People trying to find option trading advice are usually either a newcomer to the options market, or are accomplished traders experiencing some difficulty with their active trades and consequently are hoping for an answer. Should you be in the first group maybe you are trying to find some advice about how to get started on options trading, what risks are involved and how to avoid them, ways to trade safely and still make consistent profits. Should you be among the second group, there are ways to save or at least, salvage, failing trades, but this discussion must be left for another article.
So what is the best option trading advice for beginners?
The simple answer is, to ensure that you first learn all there is to know about options trading, especially the principle of time decay, before you risk any of your hard earned money. Decide what type of trader you wish to be.
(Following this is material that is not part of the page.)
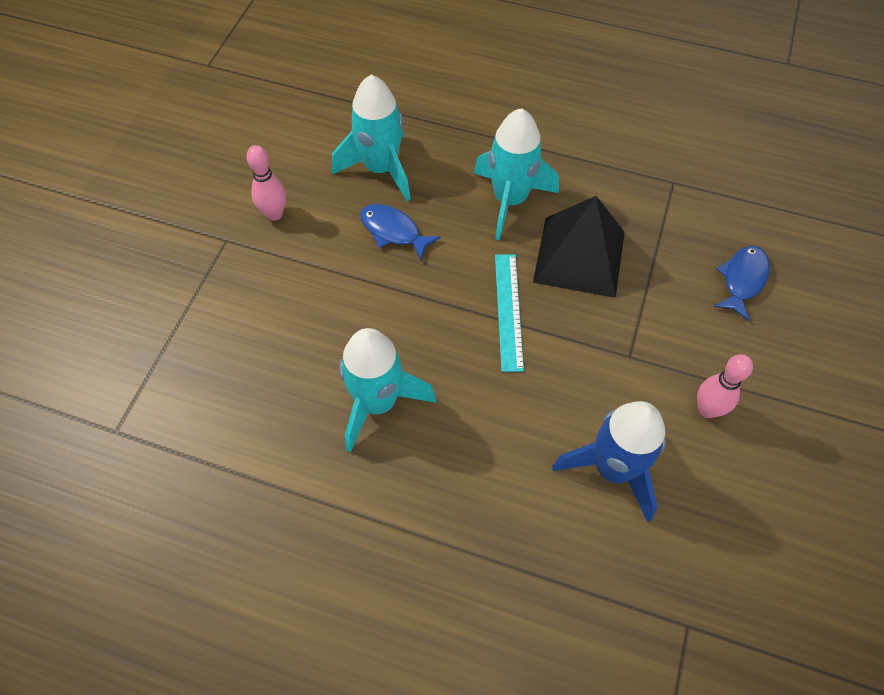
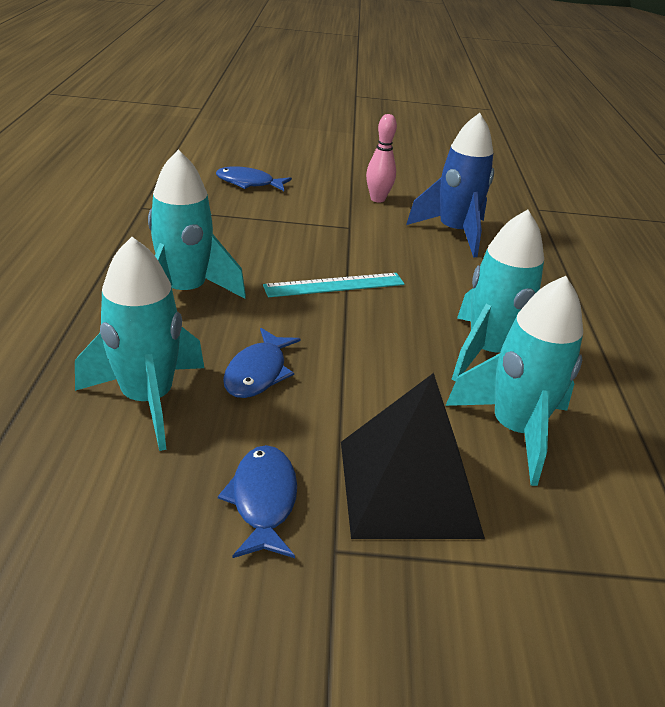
camera: 110 degrees left, 25 degrees down
(274, 214) = (263, 500): pink bowling pin -> blue fish
(281, 378) = (514, 430): none -> turquoise rocket
(579, 256) = (251, 251): black pyramid -> black pyramid (408, 487)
Do you prefer to be a day-trader, a short term trader or a longer term trader who only wants to look at your positions to see if you need to adjust them once a day and has at least a monthly or longer strategy in place.
The next thing you really need to ask is, what underlying financial instruments will you choose to connect your options to? Stocks, commodities or foreign currencies? Whichever one you choose, they each have their own set of characteristics. Stocks can ‘gap’ overnight. Commodities can become very volatile. Currencies trade around the clock five days per week and are affected by economic news items.
Understand also, that the shorter timeframes you are going to trade, the higher the stress and if you hold your positions overnight, the greater risk of losing trades endangering your account.
The Dangerous Approach to Trade Options
In providing option trading advice, we would be remiss if we didn’t bring to your attention the fact that, like any business, there exists a high risk and a low risk method of doing it. If your intended strategy is to simply buy call or put options in an endeavor to anticipate short term market direction and profit from these movements within a few days, you should understand that although this carries a possible high reward profile which makes it attractive, there is also a much greater risk that the price moves against you so that your losses can quickly outweigh your profits. Many traders who try to predict short term market direction have cleaned out entire trading balances.
Perhaps you may believe you’ve learned an option trading system that works for this type of strategy. But if you would like some real option trading advice here, you should ask yourself whether you have the emotional self discipline to take stop losses as well as remain in trades long enough to realize targeted profits. Have you got enough free time to be able to concentrate and act when the need arises? The high risk way of trading options often seems attractive to new traders due to the simplicity of its approach and the optimistic prospect of earning considerable profits. But even well seasoned traders find market prediction difficult, so beware of systems that promise you the moon.
The Low Risk Way
Now here is the best option trading advice you may ever be given. If you understand the principle of time decay, you should discover ways to utilize this to your advantage. It’s far better to be on the short side of an option contract than the long side, due to this attribute of options. Taking positions with about a month or slightly more to expiry date and being on the selling side of option contracts gives you a clear advantage.
Even so you also want to add to this advantage, the art of adjustments. Even with the advantage of time decay in your favor, the underlying price movement can come close to breaching your breakeven points before option expiry dates and this is where you must know what you can do. If you adjust your positions in the correct way at this point, you not only rescue them from loss but ensure additional profits in the process.
In connection with the above strategy, you should look at trading indexes as an alternative to individual stocks. The reason for this, is that you prefer a smooth price flow to a volatile one. While a news item may unexpectedly impact the price of one stock it will not have much affect on the index to which that stock is related. An index is the aggregate of a group of stocks like the Dow Jones, the Russell 2000, the OEX, QQQQ or the S&P500 in the USA. Options are available on all these indexes.
Trading double calendar spreads and iron condors on indexes and knowing how to modify your positions at the appropriate time, is one of the best trading methods I have encountered. My option trading advice to you is to at least familiarise yourself with these and enable yourself to trade with confidence.